We walked at least two miles in total and we were definitely behind schedule. I did not plan enough time to see the Grand Canyon. Since we were just passing through anyway I knew we’d never see much of it but now we were really behind schedule. We continued around the South Rim where there were a few great vistas. Beth got stuck behind the slowest driver ever (barely an exaggeration) in one area where there was nothing to see except trees. They were nice trees, sure, but it’s not like they were slowing down to view the canyon. It was dinner time and we never really ate lunch. Being in the car so long we tended to just snack on granola bars, fruit snacks, jerky, chips and Maeby’s favorite, popcorn. We didn’t have time to stop for a meal (nor was there a place to buy one) so I made peanut butter and jelly sandwiches on my lap using the lid from our food container as a tray.

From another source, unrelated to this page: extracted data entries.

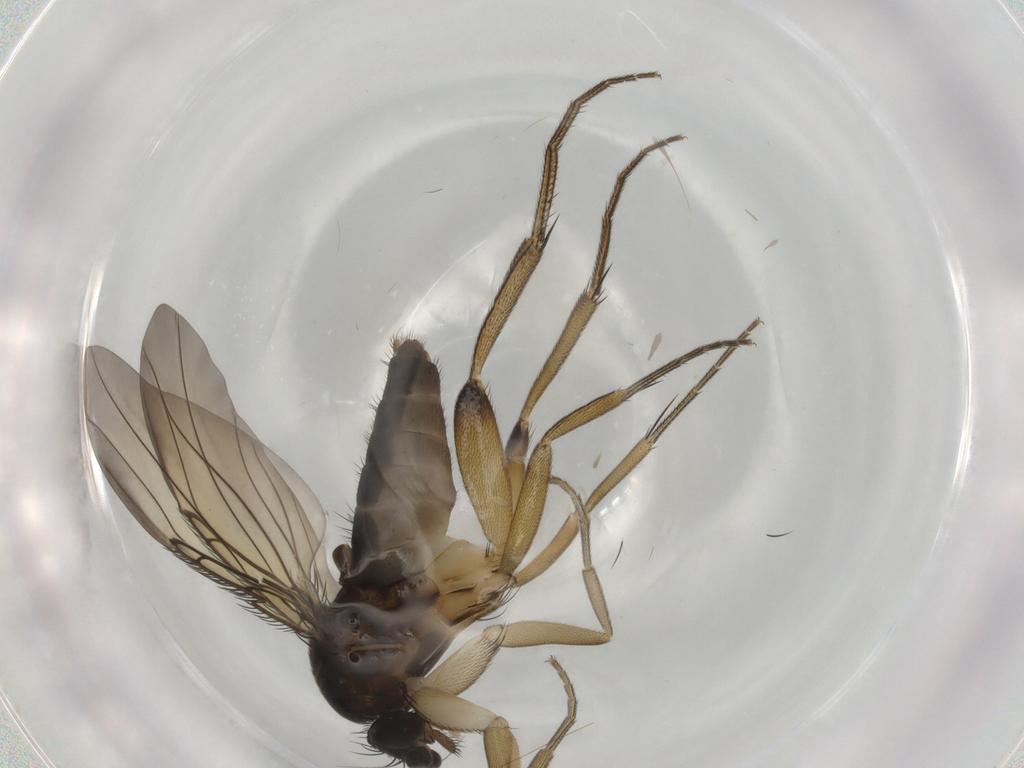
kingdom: Animalia
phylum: Arthropoda
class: Insecta
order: Diptera
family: Phoridae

The views on the road out of the park were surprising. The Grand Canyon is the biggest draw but the peaks, canyons, and cliffs of the surrounding area were also awesome. Several smaller, slightly less grand canyons along the road East were exceptional. These smaller canyons were carved by the Little Colorado River. There was one place to pull off and view them where a Native American tribe was selling homemade art pieces. I took my sandwich with to take pictures quick and Maeby predictably stole my seat while I was gone. Once we were outside the National Park there were some small Native American settlements. We crossed the river on a regular bridge but next to it the inhabitants had built their own suspension bridge out of wood and rope. It was pretty wild. It looked like more of a cultural project than an actual everyday-use bridge.

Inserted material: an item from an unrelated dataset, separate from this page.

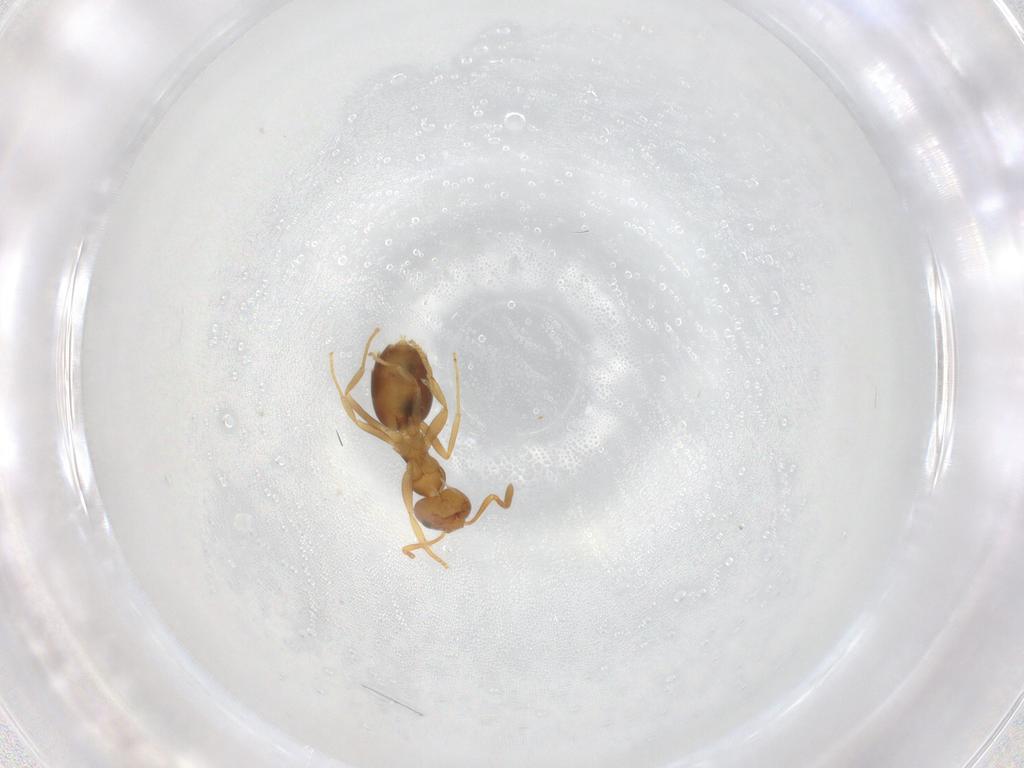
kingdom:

The sun was setting over the desert behind us. The scenery was much harder to see in the dark so I tried to take a cat nap. Beth woke me up for the Utah border. Shortly after I had her pull off at the nearest sign of life so I could use the bathroom. A lodge hotel in Bluff, UT fortunately gave me the opportunity. They had a super nice bathroom too! I took over driving duties for the last two hours. Beth fell asleep leaving me to fend for myself against the mysteries of the road ahead. I saw many signs warning of high deer populations in the area. I only saw one but it was six feet off the road and extremely lucky. I also crossed a large slick of red further down the road. Scary.

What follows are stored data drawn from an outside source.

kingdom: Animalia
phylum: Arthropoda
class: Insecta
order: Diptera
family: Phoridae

The rest of the drive I played the part of Speed Racer trying to make it to our campground. I do not speed much anymore (because a cop in Indiana gave me good incentive not to) but we were really behind schedule. There were few towns on the way and I only passed a couple cars. I woke Beth when we finally reached Moab, UT. It was 11pm but the absolute perfect temperature. The KOA office was long closed but the staff set out a map for us so we could find our site. It wasn’t too far away and we set up our tent by lantern light. The ground was more level than our spot in Yellowstone and it was all sand. The tent stakes sure went in easily but I couldn’t get the mattress to fully inflate whatever I tried. End of day thirteen.